Şu anda asgari ücret net olarak 17 bin 2 TL. Ancak işverene maliyetine baktığınızda, brüt asgari ücret 20 bin 2 lira 50 kuruş. Buna ek olarak, 3 bin 100 lira 39 kuruş SGK primi (işveren payı) ve 400 lira 5 kuruş işveren işsizlik sigortası primi eklenince, toplam maliyet aylık 23 bin 502 lira 94 kuruş oluyor.
Türkiye’de son dönemde asgari ücret, adeta sembolik bir hale gelmiş durumda. Birçok işletme, çalışanlarına asgari ücretin üzerinde maaşlar veriyor. Bugün gidip baktığınızda, birçok fabrikada taban ücret 25 bin TL civarında belirlenmiş durumda.
ASGARİ ÜCRET İÇİN ÖNE ÇIKAN RAKAMLAR 22-23 BİN LİRA
İşverenlerin çoğunluğu, asgari ücretin 22-23 bin lira seviyesine çıkartılması gerektiğini düşünüyor. Eğer asgari ücret 2024 yılındaki gibi yaklaşık yüzde 45 oranında artırılırsa, birçok fabrikanın ya yurtdışına taşınacağını ya da küçüleceğini ifade ediyorlar. Yüksek işçi maliyetleri nedeniyle rekabet edemedikleri ülkelerin ihracat pazarlarını tamamen kaybetme riski ile karşı karşıya olduklarını belirtiyorlar.
Gerçekten de birçok işletmenin yurt dışına taşındığına dair duyumlar alıyoruz. Örneğin, “Filanca fabrikasını Romanya’ya taşıdı” veya “Bulgaristan’a götürdü” gibi haberler sıklıkla karşımıza çıkıyor. Bu noktada işverenlerin haklılık payı bulunuyor.
“ASGARİ ÜCRET MESELESİ ’40 KATIR MI, 40 SATIR MI?’ HALİ…”
Türkiye’de asgari ücret, Avrupa’nın bazı ülkelerinin üzerinde. Şu anda, kurdan dolayı 500 dolar civarında olan asgari ücret, Macaristan’da daha düşükken; Romanya’da 450 dolar, Bulgaristan’da 398 dolar ve Rusya’da 180 dolar civarında. Türkiye’deki asgari ücret, Latin Amerika ve Asya ülkelerinin birçoğunun neredeyse iki katı seviyesinde.

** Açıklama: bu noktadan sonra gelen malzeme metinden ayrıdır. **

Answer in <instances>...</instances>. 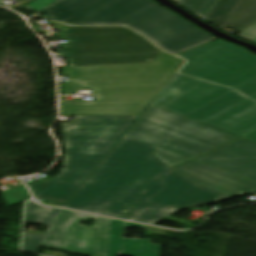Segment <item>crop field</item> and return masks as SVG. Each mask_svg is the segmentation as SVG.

Bu nedenle Türk işverenler, fabrikalarını yurt dışına taşımanın maliyetlerini düşüreceğini düşünüyor. Hizmet sektörü gibi emek yoğun işletme sahipleri de en önemli maliyet kalemi olan ücret giderlerini, ‘yol, su, elektrik’ gibi diğer giderlerle birlikte ürün fiyatlarına yansıtmayı planlıyorlar. Asgari ücret meselesi, gerçekten de “40 katır mı, 40 satır mı?” sorusu durumunda. Burada işçi, işveren ve hükümet kesimlerine büyük görevler düşüyor.
“DENGE İYİ KURULMALI”
Asgari ücretin belirlenmesinde, dengeyi iyi kurmak şart. Hükümetin, Emeklilikte Yaşa Takılanlar (EYT) örneğinde olduğu gibi muhalefetin kışkırtmalarına kapılmaması gerekiyor. Çalışanların yaşamlarını sürdürebilmesi için yeterli geliri elde etmesi elzemdir. Ancak, işletmelerin de rekabet gücünü koruyarak üretmeye ve istihdam yaratmaya devam etmeleri büyük önem taşımaktadır.